Kaurismaki and his cinematic poetics
There are those who discovered the movies of Aki Kaurismäki relatively recently. Perhaps with the very remarkable Miracle in Le Havre (2011) or with The other face of hope (2017). And that would already be fine, in a world that the magic of the big screen is gradually replacing the assembly line of television series.
But the writer is among those who were waiting for the Finnish genius Kaurismäki at the gate already when, in the mid-90s, he showed up at the Palazzo delle Esposizioni in Rome, to accompany a full-bodied retrospective of his works.
On the Italian screens, however, certain jewels he directed had passed like meteors, see the enchanting and melancholy Vita da bohème (1992).
But although his bewildered humor could be glimpsed there too, perhaps the peaks of insanity, madness and irreverence sometimes reached by the Kaurismäki were not so well known.
Well, the tasty Capitoline appointment also served to become familiar with these aspects, present both in his personality and in the most eccentric results of that filmography, so out of the box as to appear unique, inimitable.
Let’s start with the man. Suffice it to say that at the highly anticipated meeting with the public Aki Kaurismäki did not want to start speaking, remaining silent in the face of the first questions, until several bottles of beer had been distributed among the speakers.
At first the organizers thought he was joking. But he continued to keep quiet.
And then those who hosted him had to resign themselves to ordering a lot of Peroni bottled at the museum bar, including the one that the undersigned, with a cheek that was immediately appreciated, managed to grab and get autographed on the label … Almost unique relic, in the panorama of autographs granted at festivals.
In short, there would seem to be a rush of healthy madness that from the Kaurismäki spreads slyly, spreading in the surrounding air as well as in his cinematic stories, in his surreal inventiveness, in his most absurd, stylized, improbable characters.
And this was even more evident at the beginning, when the refined black and white of a feature film like Calamari Union (1985) lent itself, for example, to host a noir fatally ethereal and bizarre.
Enough to deploy at the starting blocks 15 unscrewed, linked together by a delusional plan, fourteen of which have the name Frank and only one Pekka. Nobody worries, everything under control: the rest of the plot will in fact be no less crazy than the premises.
Kaurismaki’s short films
Yet, it is in the shorts that Kaurismäki’s extravagances are at their best, blending that eccentric and naive vein with a rebellious instinct. With the emergence of a frozen humor and with a musicality with sinuous, elegant features, albeit anchored to the picturesque estates. And the light-hearted rock of the Leningrad Cowboys . Rebellious tufts. Toe shoes.

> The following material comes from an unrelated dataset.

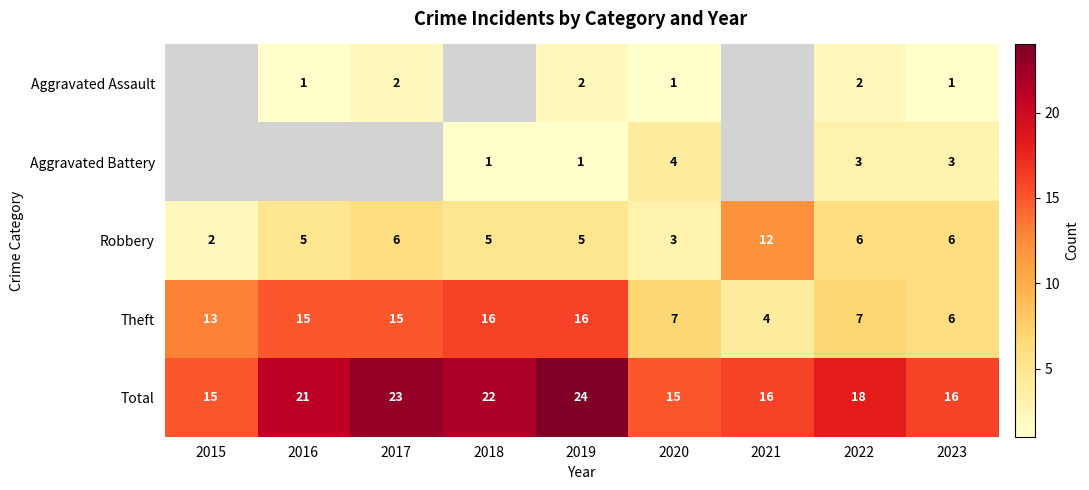

Rank the series at 2022 from lowest to highest value.

Aggravated Assault, Aggravated Battery, Robbery, Theft, Total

Clothing and iconographic references mockingly halfway between Soviet mythology and the 1950s United States. The original Finnish band, muse of picaresque and zany films like the absolute cult Leningrad Cowboys Go America (1989) and the less fortunate sequel Leningrad Cowboys Meet Moses (1994), has also animated a fair supply of shorts and video clips, truly devilish sarabande, in able to slip with swashbuckling euphoria from the poignant ballad to daring reinterpretations of rock’n’roll classics.

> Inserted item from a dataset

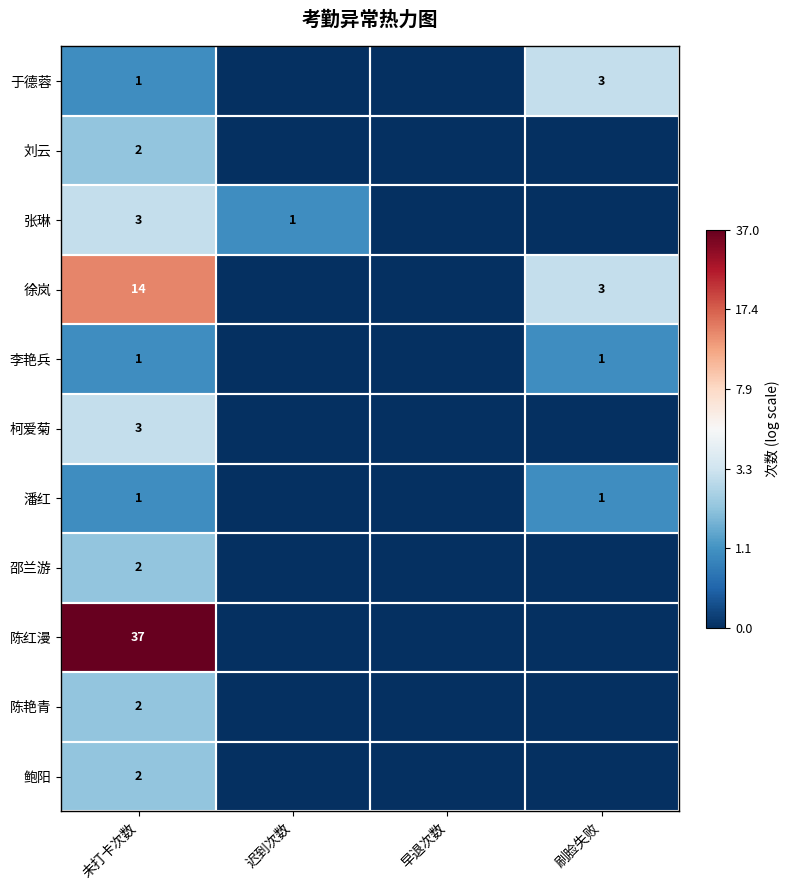

The 李艳兵 series shows 0 at 未打卡次数. True or false?

False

And if Thru the Wire (1987) paraphrased the stereotypes of old Hollywood with class, Those Were the Days (1992) made fun of the charm of Paris and These Boots (1992) proposed a bizarre, colorful, irresistible counter-history of Finland in music, the most unforgettable of the stilettate had arrived at the very beginning of the imaginative tour: in 1986, to be precise, with Rocky VI . Or how to make the myth created by Sylvester Stallone creak with red stars, balalaike, sledges in the tundra and heavy punches!
Punches suffered in bursts and without an adequate reaction, to tell the truth, by the too thin American boxer. Until the much-desired catastrophe with stars and stripes. Evidently in Aki Kaurismäki the defeat suffered just a year earlier by the legendary Ivan Drago had not really gone down.
How could a Yankee grown up on burgers and coke overwhelm the energetic son of the steppe, who emerged powerfully in the shadow of the Kremlin? Heresy!
And to put things right he invented, with the complicity of the aforementioned Leningrad Cowboys, this crazy and stalwart parody, whose dry black and white drags the viewer into a stylized boxing revenge, which smacks of mockery from first to last framing. But with indisputable directorial skill, amplified by the overwhelming soundtrack and a very easy editing, both during the preparation of the match and in the grotesque scenes shot in the ring.
Rocky VI you can find it easily on Youtube and, whether you love Stallone or not, you cannot help but indulge in a grin, in the face of the tragicomic outcome of the challenge launched to his alter ego by the extremely effective, even if very crude, Soviet champion.